For many learners, the topic becomes clearer once it is tied to real situations. A missed pressure care check. A relative asking for information they should not receive. A patient who refuses treatment. A home visit where the person seems frightened but says little. Duty of care gives a route through each of these, not by offering a script, but by setting a standard for safe and accountable action.

Why duty of care stays central to good care

Duty of care stays central because it pulls together safety, dignity, consent, accountability and compassion in one working standard. It is not only about serious incidents. It shapes the ordinary quality of care people receive day by day, minute by minute.

Infographic showing the balance between safety, independence, safeguarding, and speaking up in duty of care decisions.

When staff notice changes, share information properly, respect privacy, follow care plans, work within competence and raise concerns, duty of care is being lived out in real work.

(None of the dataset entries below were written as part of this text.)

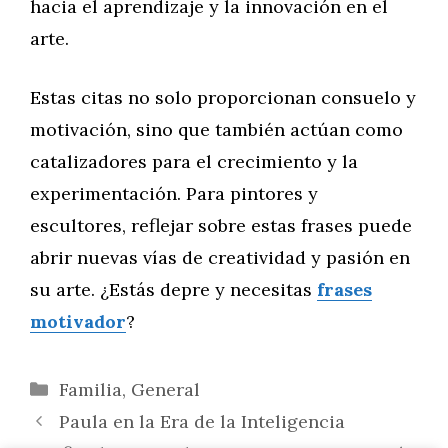
hacia el aprendizaje y la innovación en el
arte.
Estas citas no solo proporcionan consuelo y
motivación, sino que también actúan como
catalizadores para el crecimiento y la
experimentación. Para pintores y
escultores, reflejar sobre estas frases puede
abrir nuevas vías de creatividad y pasión en
su arte. ¿Estás depre y necesitas
frases
motivador
?
Categorías
Familia
,
General
Paula en la Era de la Inteligencia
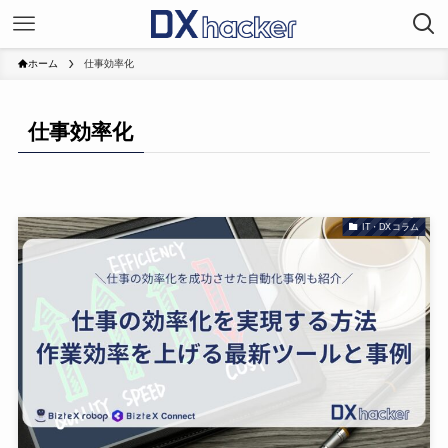
ホーム
仕事効率化
仕事効率化
IT・DXコラム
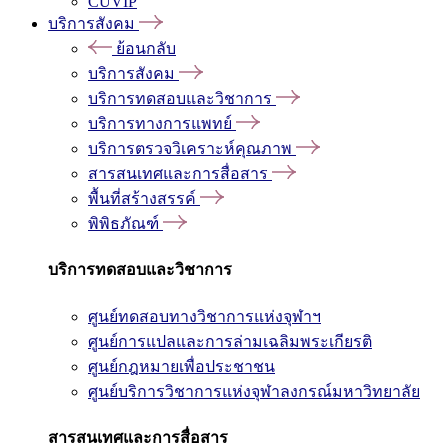
CUVIP
บริการสังคม
ย้อนกลับ
บริการสังคม
บริการทดสอบและวิชาการ
บริการทางการแพทย์
บริการตรวจวิเคราะห์คุณภาพ
สารสนเทศและการสื่อสาร
พื้นที่สร้างสรรค์
พิพิธภัณฑ์
บริการทดสอบและวิชาการ
ศูนย์ทดสอบทางวิชาการแห่งจุฬาฯ
ศูนย์การแปลและการล่ามเฉลิมพระเกียรติ
ศูนย์กฎหมายเพื่อประชาชน
ศูนย์บริการวิชาการแห่งจุฬาลงกรณ์มหาวิทยาลัย
สารสนเทศและการสื่อสาร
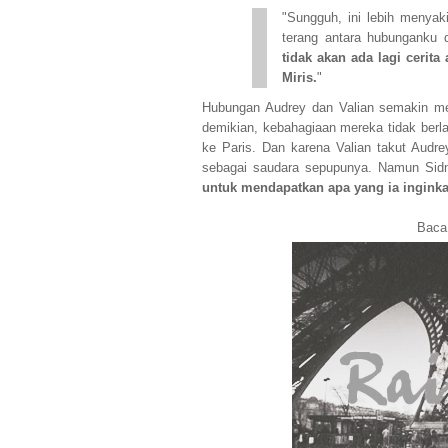
"Sungguh, ini lebih menyaki
terang antara hubunganku 
tidak akan ada lagi cerita
Miris.
"
Hubungan Audrey dan Valian semakin m
demikian, kebahagiaan mereka tidak berl
ke Paris. Dan karena Valian takut Audr
sebagai saudara sepupunya. Namun Sidn
untuk mendapatkan apa yang ia inginka
Baca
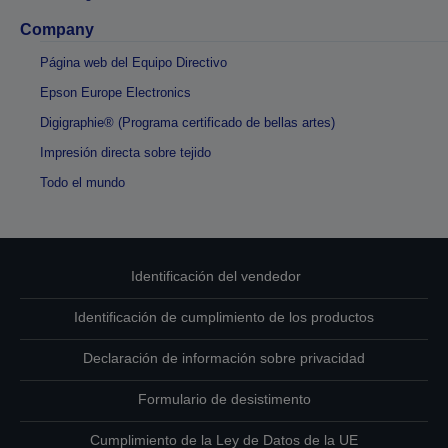
Company
Página web del Equipo Directivo
Epson Europe Electronics
Digigraphie® (Programa certificado de bellas artes)
Impresión directa sobre tejido
Todo el mundo
Identificación del vendedor
Identificación de cumplimiento de los productos
Declaración de información sobre privacidad
Formulario de desistimento
Cumplimiento de la Ley de Datos de la UE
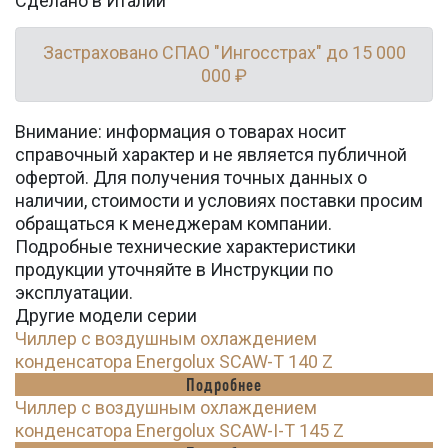
Сделано в Италии
Застраховано СПАО "Ингосстрах" до 15 000
000 ₽
Внимание: информация о товарах носит
справочный характер и не является публичной
офертой. Для получения точных данных о
наличии, стоимости и условиях поставки просим
обращаться к менеджерам компании.
Подробные технические характеристики
продукции уточняйте в Инструкции по
эксплуатации.
Другие модели серии
Чиллер с воздушным охлаждением
конденсатора Energolux SCAW-T 140 Z
Подробнее
Чиллер с воздушным охлаждением
конденсатора Energolux SCAW-I-T 145 Z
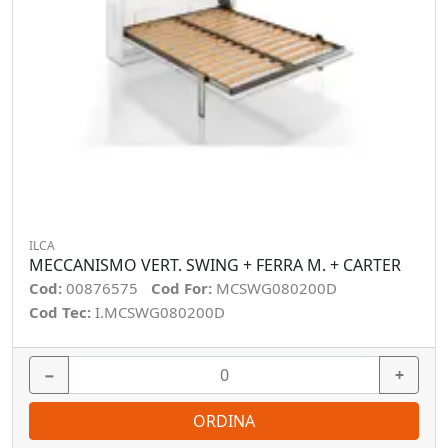
ILCA
MECCANISMO VERT. SWING + FERRA M. + CARTER
Cod:
00876575
Cod For:
MCSWG080200D
Cod Tec:
I.MCSWG080200D
−
+
ORDINA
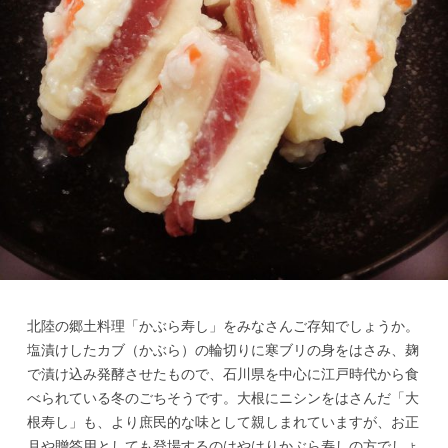
北陸の郷土料理「かぶら寿し」をみなさんご存知でしょうか。
塩漬けしたカブ（かぶら）の輪切りに寒ブリの身をはさみ、麹
で漬け込み発酵させたもので、石川県を中心に江戸時代から食
べられている冬のごちそうです。大根にニシンをはさんだ「大
根寿し」も、より庶民的な味として親しまれていますが、お正
月や贈答用としても登場するのはやはりかぶら寿しの方でしょ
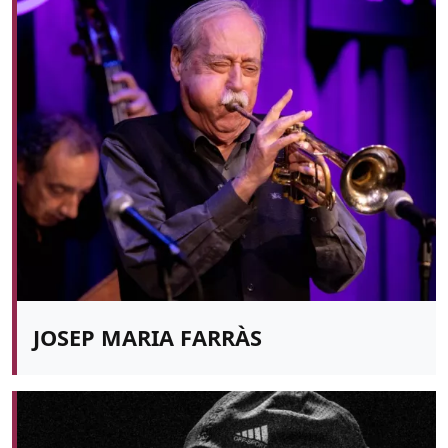
JOSEP MARIA FARRÀS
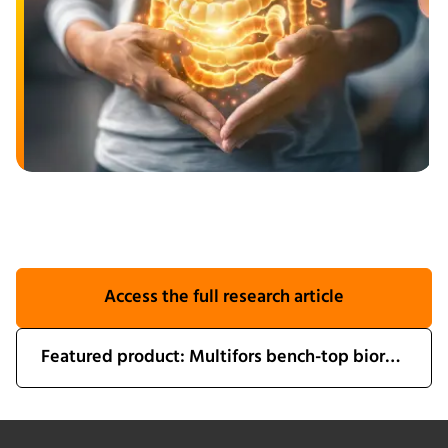
Access the full research article
Featured product: Multifors bench-top bioreactor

When those things do not happen, harm can grow through action, omission or silence. The CQC fundamental standards and the Skills for Care materials on duty of care both point back to that basic truth.

The topic also helps connect law, standards and everyday care. It turns large ideas into concrete questions about what staff see, record, say and do. Rather than sitting as a dry theory in training, it becomes a way of reading real situations more clearly. That is why it remains one of the foundation subjects in health and social care, and why it keeps showing up across practice, supervision and regulation.

A sensible next step for anyone studying the topic is to link duty of care with safeguarding, record keeping, consent and the Mental Capacity Act. These topics share the same centre. People should receive care that is safe, lawful, respectful and honest. That is what duty of care asks for, every day.